> Problem description: Within the listing that follows, reproduce exactly the lines starting at the line with "Among other things, the" and ending at the line with "Weil für die", inclusive, and only those. Pictures are dropped.

**** Data under study

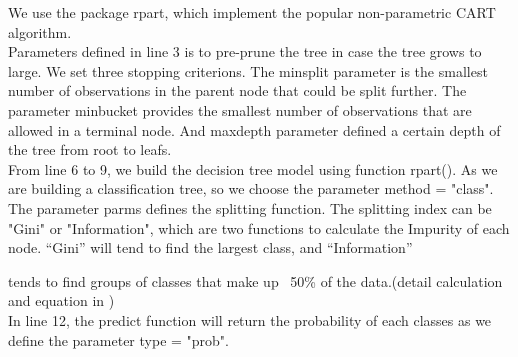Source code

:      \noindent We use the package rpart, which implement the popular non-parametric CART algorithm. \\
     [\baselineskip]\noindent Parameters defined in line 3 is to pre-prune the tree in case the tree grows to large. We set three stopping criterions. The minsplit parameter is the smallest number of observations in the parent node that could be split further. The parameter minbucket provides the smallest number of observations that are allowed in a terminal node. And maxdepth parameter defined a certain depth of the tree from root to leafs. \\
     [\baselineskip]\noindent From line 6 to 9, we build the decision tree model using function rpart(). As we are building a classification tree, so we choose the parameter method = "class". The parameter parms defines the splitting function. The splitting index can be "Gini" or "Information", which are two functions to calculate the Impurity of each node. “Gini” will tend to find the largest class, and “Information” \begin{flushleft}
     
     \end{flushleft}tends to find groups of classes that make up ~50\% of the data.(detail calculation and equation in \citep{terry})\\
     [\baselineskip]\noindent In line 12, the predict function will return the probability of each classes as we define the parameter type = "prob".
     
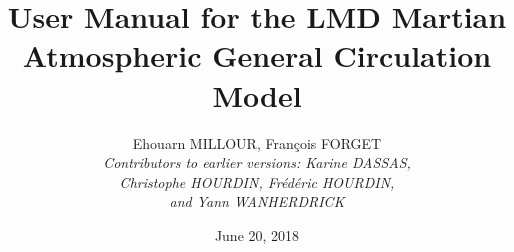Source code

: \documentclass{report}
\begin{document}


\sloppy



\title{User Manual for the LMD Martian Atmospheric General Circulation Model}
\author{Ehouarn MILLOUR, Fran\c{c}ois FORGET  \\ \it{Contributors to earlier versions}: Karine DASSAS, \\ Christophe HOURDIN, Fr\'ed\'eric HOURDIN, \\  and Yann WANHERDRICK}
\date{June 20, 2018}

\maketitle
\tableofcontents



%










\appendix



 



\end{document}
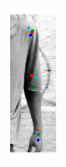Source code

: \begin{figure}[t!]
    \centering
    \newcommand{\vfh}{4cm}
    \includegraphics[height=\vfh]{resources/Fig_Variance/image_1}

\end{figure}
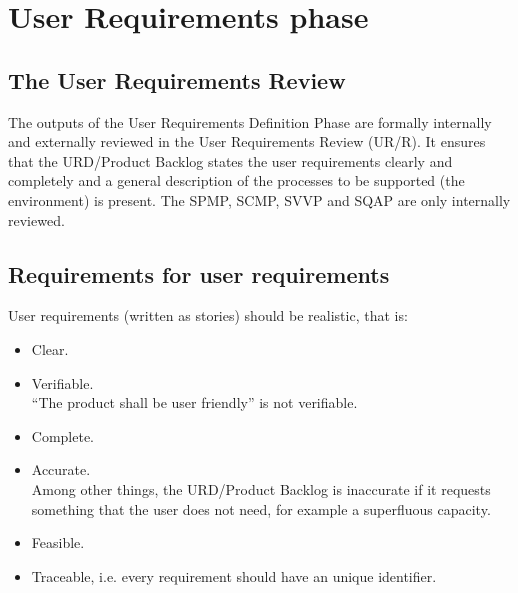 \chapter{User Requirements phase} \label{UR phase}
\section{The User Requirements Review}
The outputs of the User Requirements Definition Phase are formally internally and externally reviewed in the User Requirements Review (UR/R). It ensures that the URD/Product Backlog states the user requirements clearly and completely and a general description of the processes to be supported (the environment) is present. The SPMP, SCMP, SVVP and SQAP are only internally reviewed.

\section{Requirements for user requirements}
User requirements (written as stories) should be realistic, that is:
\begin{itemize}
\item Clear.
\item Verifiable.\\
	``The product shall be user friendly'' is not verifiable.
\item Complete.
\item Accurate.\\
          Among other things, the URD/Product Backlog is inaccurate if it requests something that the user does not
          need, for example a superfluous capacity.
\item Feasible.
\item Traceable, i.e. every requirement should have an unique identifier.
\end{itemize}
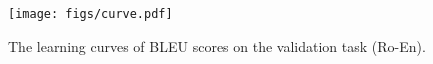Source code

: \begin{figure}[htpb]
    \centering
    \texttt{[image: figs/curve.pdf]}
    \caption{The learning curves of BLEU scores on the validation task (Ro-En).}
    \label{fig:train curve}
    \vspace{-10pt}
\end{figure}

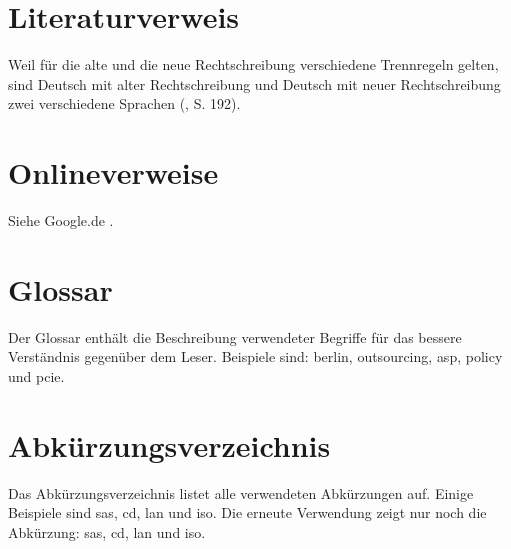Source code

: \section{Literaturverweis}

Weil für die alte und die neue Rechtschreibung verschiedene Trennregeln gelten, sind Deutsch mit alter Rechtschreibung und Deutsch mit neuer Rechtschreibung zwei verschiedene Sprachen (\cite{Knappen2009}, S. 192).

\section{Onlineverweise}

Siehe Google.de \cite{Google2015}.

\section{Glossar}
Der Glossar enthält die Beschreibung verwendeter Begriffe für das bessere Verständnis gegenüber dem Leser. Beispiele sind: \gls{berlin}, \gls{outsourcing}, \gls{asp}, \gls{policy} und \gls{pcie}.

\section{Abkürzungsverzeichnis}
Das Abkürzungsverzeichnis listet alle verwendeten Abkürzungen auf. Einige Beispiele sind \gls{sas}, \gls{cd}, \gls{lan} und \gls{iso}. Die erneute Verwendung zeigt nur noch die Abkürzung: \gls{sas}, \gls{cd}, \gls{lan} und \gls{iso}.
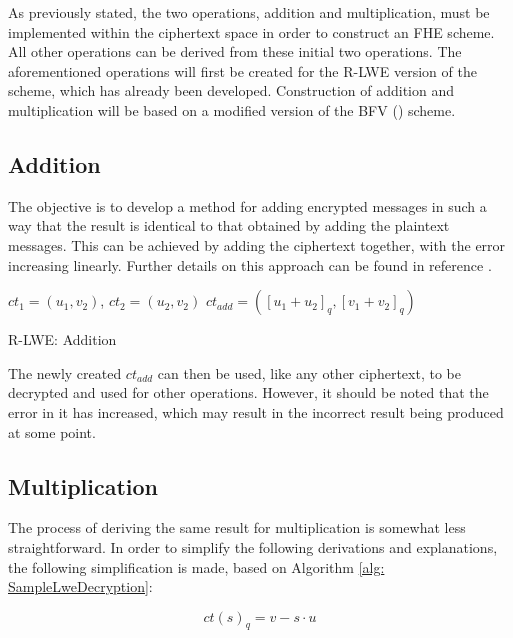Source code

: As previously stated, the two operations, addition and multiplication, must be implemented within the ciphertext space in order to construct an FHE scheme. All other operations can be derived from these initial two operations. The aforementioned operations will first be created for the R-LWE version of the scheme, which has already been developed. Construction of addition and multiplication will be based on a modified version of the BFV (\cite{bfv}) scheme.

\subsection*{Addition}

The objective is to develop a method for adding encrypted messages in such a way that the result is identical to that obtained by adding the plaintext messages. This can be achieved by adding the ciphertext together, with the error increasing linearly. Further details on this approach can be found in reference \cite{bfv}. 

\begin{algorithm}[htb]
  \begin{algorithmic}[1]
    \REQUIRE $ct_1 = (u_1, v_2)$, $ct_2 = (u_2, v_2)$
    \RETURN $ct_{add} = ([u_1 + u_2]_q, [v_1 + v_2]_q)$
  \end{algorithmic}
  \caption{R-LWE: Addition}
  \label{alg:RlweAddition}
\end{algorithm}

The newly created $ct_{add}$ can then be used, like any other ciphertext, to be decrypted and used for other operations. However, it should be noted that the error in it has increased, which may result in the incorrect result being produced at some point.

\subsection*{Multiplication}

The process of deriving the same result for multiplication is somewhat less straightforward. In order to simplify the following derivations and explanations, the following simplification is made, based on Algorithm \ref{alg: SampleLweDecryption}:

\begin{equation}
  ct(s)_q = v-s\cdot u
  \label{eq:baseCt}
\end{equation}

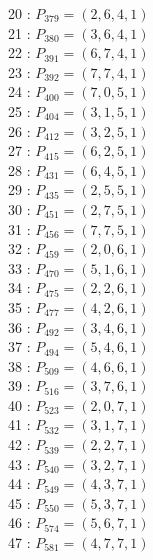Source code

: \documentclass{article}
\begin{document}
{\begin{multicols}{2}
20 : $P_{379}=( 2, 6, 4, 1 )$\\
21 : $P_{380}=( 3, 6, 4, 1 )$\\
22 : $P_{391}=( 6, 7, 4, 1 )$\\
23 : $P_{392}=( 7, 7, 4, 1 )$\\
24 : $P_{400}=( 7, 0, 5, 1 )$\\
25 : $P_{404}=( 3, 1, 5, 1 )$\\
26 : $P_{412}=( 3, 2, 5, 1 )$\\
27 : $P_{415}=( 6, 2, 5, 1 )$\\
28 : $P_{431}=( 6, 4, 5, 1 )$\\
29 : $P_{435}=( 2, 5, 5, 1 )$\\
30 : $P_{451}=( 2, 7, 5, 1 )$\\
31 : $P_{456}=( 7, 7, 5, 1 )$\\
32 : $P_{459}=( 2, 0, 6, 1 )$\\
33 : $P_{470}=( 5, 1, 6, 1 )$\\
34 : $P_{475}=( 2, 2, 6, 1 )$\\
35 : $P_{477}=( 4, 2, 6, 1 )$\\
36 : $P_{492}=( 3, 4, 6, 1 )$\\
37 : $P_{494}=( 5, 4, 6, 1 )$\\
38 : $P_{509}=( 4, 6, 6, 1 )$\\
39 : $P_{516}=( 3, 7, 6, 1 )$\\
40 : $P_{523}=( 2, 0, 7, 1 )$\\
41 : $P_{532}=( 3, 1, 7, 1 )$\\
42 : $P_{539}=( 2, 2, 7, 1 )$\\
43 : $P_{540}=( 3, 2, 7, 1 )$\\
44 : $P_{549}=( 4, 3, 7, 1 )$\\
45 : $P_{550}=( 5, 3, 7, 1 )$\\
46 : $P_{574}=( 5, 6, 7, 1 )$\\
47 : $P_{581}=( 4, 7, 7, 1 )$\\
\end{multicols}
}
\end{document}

********
**** Data under study

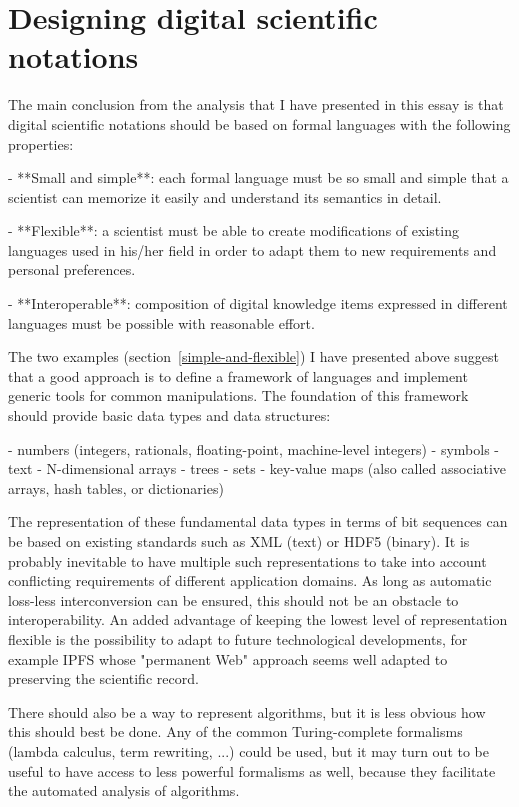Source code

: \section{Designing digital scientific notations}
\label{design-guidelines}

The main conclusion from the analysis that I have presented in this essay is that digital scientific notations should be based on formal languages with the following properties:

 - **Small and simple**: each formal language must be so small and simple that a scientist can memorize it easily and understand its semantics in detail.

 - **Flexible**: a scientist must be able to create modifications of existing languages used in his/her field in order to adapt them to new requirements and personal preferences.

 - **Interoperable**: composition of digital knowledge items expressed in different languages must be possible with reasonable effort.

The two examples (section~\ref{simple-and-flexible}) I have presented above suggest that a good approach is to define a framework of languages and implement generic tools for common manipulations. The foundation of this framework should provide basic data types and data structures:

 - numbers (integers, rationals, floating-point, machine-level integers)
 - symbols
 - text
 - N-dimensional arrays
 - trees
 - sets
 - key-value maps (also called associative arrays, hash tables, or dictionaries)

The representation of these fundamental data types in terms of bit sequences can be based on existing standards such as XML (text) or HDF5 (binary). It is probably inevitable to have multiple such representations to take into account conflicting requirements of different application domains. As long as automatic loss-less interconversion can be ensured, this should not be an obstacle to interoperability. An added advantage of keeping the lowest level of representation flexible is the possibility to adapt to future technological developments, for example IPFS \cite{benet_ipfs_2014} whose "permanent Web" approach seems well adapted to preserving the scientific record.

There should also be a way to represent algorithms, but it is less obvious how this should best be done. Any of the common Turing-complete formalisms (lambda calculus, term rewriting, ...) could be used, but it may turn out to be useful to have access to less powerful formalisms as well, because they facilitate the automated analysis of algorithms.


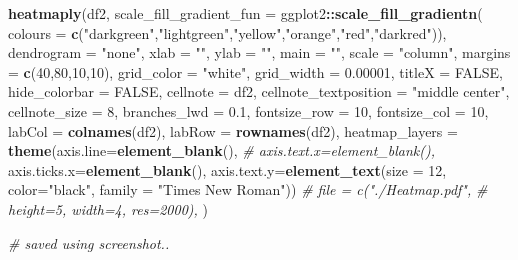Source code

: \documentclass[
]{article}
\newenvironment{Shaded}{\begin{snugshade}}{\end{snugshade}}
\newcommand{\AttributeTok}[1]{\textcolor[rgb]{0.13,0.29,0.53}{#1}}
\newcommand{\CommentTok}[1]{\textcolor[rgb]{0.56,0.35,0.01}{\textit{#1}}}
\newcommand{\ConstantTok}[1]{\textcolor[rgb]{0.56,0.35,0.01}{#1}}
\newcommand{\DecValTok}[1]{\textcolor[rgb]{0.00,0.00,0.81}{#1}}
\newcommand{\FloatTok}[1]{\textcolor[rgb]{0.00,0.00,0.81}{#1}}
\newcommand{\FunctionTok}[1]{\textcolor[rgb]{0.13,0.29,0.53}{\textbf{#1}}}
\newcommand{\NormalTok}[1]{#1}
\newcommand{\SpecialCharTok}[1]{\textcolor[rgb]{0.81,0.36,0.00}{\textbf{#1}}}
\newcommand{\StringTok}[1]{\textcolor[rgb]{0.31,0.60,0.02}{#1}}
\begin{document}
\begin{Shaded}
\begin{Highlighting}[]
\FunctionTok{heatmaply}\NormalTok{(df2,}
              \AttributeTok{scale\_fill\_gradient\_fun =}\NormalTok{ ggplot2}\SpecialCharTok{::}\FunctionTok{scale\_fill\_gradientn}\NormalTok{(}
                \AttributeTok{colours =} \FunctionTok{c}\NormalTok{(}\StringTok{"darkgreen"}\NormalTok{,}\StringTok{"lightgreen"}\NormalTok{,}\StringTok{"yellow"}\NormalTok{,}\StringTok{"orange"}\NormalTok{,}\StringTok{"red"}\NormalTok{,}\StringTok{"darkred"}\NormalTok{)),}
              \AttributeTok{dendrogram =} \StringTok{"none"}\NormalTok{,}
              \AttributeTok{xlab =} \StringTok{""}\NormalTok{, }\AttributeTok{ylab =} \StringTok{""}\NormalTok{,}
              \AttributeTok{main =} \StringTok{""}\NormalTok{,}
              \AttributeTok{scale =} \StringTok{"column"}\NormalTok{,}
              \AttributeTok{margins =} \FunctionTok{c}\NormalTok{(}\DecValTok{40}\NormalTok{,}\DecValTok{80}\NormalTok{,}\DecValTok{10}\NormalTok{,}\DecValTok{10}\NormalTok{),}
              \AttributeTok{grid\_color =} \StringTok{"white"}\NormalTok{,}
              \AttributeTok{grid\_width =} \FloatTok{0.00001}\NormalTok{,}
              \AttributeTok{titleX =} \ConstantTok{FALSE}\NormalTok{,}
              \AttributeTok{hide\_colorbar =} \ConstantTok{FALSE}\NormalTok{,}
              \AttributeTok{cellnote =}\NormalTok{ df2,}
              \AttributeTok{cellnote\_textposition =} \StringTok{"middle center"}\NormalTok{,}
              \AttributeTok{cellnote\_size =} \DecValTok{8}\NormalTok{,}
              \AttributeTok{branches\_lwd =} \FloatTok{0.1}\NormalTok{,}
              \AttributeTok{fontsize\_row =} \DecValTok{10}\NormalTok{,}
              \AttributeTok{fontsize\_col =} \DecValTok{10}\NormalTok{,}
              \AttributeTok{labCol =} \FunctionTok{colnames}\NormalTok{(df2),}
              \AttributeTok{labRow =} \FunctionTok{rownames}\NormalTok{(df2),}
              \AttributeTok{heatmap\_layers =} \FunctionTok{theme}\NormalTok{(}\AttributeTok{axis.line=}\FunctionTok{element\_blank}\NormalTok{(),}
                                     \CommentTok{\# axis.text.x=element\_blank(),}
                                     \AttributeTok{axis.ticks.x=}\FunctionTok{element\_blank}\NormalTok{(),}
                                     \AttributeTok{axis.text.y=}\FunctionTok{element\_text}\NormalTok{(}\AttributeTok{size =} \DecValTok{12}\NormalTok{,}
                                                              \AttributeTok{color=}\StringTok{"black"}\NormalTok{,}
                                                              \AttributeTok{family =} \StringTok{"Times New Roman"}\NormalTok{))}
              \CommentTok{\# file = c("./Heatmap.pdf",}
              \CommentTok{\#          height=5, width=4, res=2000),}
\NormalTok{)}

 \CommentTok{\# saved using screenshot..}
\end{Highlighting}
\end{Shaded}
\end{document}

********

> Exercise solution:
          Among other things, the URD/Product Backlog is inaccurate if it requests something that the user does not
          need, for example a superfluous capacity.
\item Feasible.
\item Traceable, i.e. every requirement should have an unique identifier.
\end{itemize}
Source code

: \begin{figure}[htpb]
    \centering
    \texttt{[image: figs/curve.pdf]}
    \caption{The learning curves of BLEU scores on the validation task (Ro-En).}
    \label{fig:train curve}
    \vspace{-10pt}
\end{figure}

Source code

: \section{Literaturverweis}

Weil für die alte und die neue Rechtschreibung verschiedene Trennregeln gelten, sind Deutsch mit alter Rechtschreibung und Deutsch mit neuer Rechtschreibung zwei verschiedene Sprachen (\cite{Knappen2009}, S. 192).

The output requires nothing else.